Power input to liquid rheostat 1

[electrifire]

We have a three stage liquid rheostat connected to a large medium voltage wound rotor motor and we are trying to determine the power (or heat) induced into the solution for the rheostar. This heat must be removed by a cooler on hot days in the south and this heat transfewr is the concern. The secondary nameplate voltage and corrent are known.

 

[busbar]

Possibly: thread237-24735

 

[Marke]

The total power dissipated in the rotor resistors will be typically similar to the full speed kinetic energy of the driven load. The exact amount can vary if the load torque curve is significant relative to the start torque curve.
Best regards, Mark Empson

http://www.lmphotonics.com

 

[electrifire]

Thanks to busbar and marke for their responses. A review of the suggested thread did not provide info needed.
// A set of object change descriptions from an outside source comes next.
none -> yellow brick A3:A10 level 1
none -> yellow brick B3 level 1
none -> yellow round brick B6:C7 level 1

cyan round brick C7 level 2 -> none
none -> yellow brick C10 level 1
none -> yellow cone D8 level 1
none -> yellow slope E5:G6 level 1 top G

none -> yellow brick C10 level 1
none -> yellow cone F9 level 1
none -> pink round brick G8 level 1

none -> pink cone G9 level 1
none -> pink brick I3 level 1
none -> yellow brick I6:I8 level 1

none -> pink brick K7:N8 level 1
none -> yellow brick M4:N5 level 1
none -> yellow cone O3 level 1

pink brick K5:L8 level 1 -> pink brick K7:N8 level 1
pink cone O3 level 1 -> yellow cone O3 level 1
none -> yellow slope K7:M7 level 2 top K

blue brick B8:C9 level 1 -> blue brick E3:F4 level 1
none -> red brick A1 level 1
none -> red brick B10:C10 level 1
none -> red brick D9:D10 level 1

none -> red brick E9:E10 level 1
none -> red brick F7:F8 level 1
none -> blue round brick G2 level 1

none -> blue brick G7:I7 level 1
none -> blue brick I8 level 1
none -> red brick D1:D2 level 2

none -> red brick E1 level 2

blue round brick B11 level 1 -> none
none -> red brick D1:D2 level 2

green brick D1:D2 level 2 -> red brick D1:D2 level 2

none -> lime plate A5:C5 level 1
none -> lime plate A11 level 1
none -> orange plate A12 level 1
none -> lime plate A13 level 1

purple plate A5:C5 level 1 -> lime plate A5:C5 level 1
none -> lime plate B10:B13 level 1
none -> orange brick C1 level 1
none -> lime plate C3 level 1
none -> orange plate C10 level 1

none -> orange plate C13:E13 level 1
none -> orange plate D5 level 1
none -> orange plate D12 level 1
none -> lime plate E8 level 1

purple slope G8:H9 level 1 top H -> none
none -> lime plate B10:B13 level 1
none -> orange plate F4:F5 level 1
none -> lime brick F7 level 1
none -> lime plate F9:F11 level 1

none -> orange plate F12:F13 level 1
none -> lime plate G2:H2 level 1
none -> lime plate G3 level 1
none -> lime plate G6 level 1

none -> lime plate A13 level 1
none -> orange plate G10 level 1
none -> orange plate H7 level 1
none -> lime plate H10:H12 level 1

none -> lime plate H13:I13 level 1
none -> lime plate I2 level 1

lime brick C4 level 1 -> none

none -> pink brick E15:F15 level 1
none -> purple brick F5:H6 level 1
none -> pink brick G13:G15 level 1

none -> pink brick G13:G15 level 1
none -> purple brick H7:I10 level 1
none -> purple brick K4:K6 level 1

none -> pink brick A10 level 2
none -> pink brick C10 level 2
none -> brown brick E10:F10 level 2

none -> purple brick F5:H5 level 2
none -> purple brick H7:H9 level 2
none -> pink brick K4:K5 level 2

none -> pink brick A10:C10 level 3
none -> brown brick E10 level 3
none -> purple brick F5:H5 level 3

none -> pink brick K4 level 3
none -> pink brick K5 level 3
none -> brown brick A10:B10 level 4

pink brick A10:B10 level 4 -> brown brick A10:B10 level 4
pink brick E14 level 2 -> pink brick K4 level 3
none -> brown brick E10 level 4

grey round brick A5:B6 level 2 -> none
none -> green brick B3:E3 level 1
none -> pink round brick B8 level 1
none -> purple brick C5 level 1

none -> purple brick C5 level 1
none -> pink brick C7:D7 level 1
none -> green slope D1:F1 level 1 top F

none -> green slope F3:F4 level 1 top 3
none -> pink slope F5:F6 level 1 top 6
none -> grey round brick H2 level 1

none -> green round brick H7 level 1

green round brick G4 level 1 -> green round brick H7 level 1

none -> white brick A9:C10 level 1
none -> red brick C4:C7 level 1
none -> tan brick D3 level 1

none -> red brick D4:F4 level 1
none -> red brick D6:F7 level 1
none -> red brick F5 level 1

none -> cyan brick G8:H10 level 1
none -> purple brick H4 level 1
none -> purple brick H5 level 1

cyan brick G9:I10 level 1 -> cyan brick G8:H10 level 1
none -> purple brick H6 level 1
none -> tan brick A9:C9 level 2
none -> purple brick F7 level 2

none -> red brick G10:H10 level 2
The secondary motor nameplate info, 2000 volts and 1350 amps, indicates 4,671Kva will go into the liquid rheostat solution.This does not seem a reasonable value for the heat to be disipated.

Any additional help to determine the value of the heat input to the liquid rheostat solution is appreciated.

 

[electricpete]

Here is a discussion I have posted previously on the subject of heat dissipated for starting of a normal cage rotor motor (constant resistance). It indicates the rotor heating during starting of an unloaded motor is approx the same as the total kinetic energy that the load will have once started. If there is a load present than the heating is somewhat higher as indicated near the end of the message. Maybe you can modify this approach to account for varying resistance steps.
RotorHeating
RH= Int{I^2R2 dt} =
RH = Int{I^2R2 / (ds/st) ds}
What is ds/dt
dN/dt = T/J (f=ma type relationship)
N =(1-s)Nsync
dN/dt =-Nsync ds/dt = T/J
ds/dt=-T/J/Nsync
ds/dt = -1/(JNsync)*T = 1/J*[Pelec]/[N]
= -1/(JNsync)*[I^2R2*(1-s)/s]/[Nsync*(1-s)]
= -1/(JNsync)*[I^2R2/s]/[Nsync] -I^2R2/[sJNsync^2]
RH = Int{-I^2R2 / (I^2R2/sJNsync^2) ds}
RH = Int{-sJ Nsync ds; s=0..sFinal}
= [-0.5JNsync^2*s^2@sFinal-s0] sNsync=Nsync-N
= [-0.5J(Nsync-N)^2@sFinal-s0]
= [-0.5J(sFinalNsync)^2] - [-0.5J(s0*Nsync)^2]
= [-0.5J(s0*Nsync)^2] - [-0.5J(sFinalNsync)^2]
= 1/2*J*(N_sync*s_initial)^2 - 1/2*J*(N_sync*s_final)^2

IF s_0 is 1 and s_final ~0, then RH = 1/2*J*(w_sync)^2 = (1/2)*KE

Note that if we add load, then we have to use
ds/dt = (Te-Tm)/J
This is equivalent to the old (unloaded) integral where the integrand is increased by factor of Te/(Te-Tm) => can be solved graphically or numerically using the new integral approach suggested in EPRI PPERM V6.
RH = Int{I^2R2 / (I^2R2/sJ) / [(Te-Tm)/Te]) ds}
The loaded heating is approx the unloaded heating times the average of Te/(Te-Tm) over all speeds from s=0 to s=1.